La implacable persecución desatada por el Estado para hacer cumplir las insensatas reglas impuestas a los campesinos solo tiene éxito en la televisión. (Captura)
Reinaldo Escobar

31 de octubre 2020 - 20:09

Cuando mi vecino Manolo me aseguró que la ausencia de cebollas en el mercado era una consecuencia de la confiscación que sufrió un almacén privado de ese producto en la provincia Mayabeque a comienzos de julio de este año, me vino a la mente un libro que leí a los 18 años titulado Los errores lógicos.

En el texto, publicado por la Editora Política en 1964 bajo la autoría del académico soviético A.I. Uemov, hay un concepto que me acompaña hasta hoy: "La vinculación que la persona establece entre los pensamientos puede corresponderse o no a la relación real que existe entre ellos".

Efectivamente, cuesta trabajo relacionar con lógica que las mil toneladas confiscadas de esta hortaliza (valoradas en 47 millones de pesos) repercutan todavía en la falta de este apreciado condimento que hoy hace llorar a los cubanos por no tenerla a mano en sus cocinas.

Sin embargo, existe una relación real entre el acto confiscatorio y la merma de los alimentos. Lo que repercute aquí son las 30 personas tras las rejas sometidas a investigación policial, porque no se trata de un vínculo matemático sino de algo que los seres vivos de casi todas las especies hemos aprendido a través de la experiencia.

Esa antigua lección nos enseña que la confianza demora en sedimentar la sensación de seguridad, pero la desconfianza desata alarmas que activan de inmediato mecanismos de protección ante el peligro.

La confianza que llegamos a tener en una persona, en una marca comercial, en un gobierno, se labra con los años, pero la desconfianza surge, como un relámpago de advertencia

La confianza que llegamos a tener en una persona, en una marca comercial, en un gobierno, se labra con los años, pero la desconfianza surge, como un relámpago de advertencia y sobreviene porque sorprendimos un gesto sospechoso en el otro que parecía amigo; por un ligero cambio de sabor en el producto que nos gustaba desde niños; por el incumplimiento de las promesas con la que los políticos llegan al poder.

Los campesinos que se dedican al cultivo de la cebolla deben primero asegurarse de que sus semilleros estén protegidos; un par de semanas después las posturas deberán ser trasplantadas a los surcos, pero antes los terrenos tienen que estar debidamente roturados, deben regarla y cuidar que las malas hierbas no las afecten. Finalmente llegará la cosecha. Todo esto hay que hacerlo de pie a pleno sol y no sentado en una oficina climatizada.

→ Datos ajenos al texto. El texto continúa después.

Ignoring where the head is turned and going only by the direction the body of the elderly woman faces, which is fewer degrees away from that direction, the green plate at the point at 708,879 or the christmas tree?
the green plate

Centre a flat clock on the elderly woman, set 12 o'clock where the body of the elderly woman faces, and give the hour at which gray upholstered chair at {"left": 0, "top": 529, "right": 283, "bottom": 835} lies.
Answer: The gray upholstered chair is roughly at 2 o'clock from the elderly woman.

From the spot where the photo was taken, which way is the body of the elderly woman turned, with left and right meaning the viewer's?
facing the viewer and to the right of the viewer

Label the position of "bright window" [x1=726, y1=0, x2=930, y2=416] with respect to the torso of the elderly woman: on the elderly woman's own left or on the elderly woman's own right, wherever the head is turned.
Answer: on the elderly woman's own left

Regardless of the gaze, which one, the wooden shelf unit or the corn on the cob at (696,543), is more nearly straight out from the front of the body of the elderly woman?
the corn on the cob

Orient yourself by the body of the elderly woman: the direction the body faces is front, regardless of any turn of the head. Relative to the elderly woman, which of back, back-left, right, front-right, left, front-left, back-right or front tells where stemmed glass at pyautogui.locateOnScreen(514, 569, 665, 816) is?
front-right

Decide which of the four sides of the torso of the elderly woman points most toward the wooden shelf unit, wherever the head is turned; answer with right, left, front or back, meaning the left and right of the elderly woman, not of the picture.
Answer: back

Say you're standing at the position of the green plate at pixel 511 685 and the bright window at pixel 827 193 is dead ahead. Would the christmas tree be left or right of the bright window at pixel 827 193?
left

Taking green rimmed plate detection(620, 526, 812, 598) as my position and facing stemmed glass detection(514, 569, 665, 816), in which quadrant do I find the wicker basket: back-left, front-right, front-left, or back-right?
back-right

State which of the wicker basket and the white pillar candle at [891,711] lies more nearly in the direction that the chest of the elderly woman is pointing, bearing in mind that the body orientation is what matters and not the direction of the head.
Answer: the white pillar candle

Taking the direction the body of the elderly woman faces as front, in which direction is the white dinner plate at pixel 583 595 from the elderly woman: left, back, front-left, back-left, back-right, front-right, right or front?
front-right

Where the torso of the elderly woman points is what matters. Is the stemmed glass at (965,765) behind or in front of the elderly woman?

Parece obvio que para dedicarse a plantar cebollas hay que estar convencido de que el trabajo realizado tendrá como recompensa una adecuada retribución económica, además del merecido reconocimiento social. Si la comercialización del producto conlleva reglas restrictivas que limitan las ganancias, solo queda intentar saltarse las reglas o sembrar otra cosa. Cuando las reglas, además de absurdas, incluyen un castigo desproporcionado el proyecto cebollero será abandonado.

La implacable persecución desatada por el Estado para hacer cumplir a rajatabla las insensatas reglas impuestas a los campesinos solo tiene éxito en los programas de televisión donde se muestra la mercancía ocupada y en las salas de los tribunales donde se dictan las condenas, pero la desconfianza generada en los productores deja una secuela que se traduce en la aparente falta de lógica de mi vecino Manolo. Sí, no se puede sazonar bien la comida por culpa del operativo policial en Mayabeque.

Lo peor es que una vez perdida la confianza el tiempo para recuperarla resulta incalculable. Habrá que seguir llorando por las cebollas.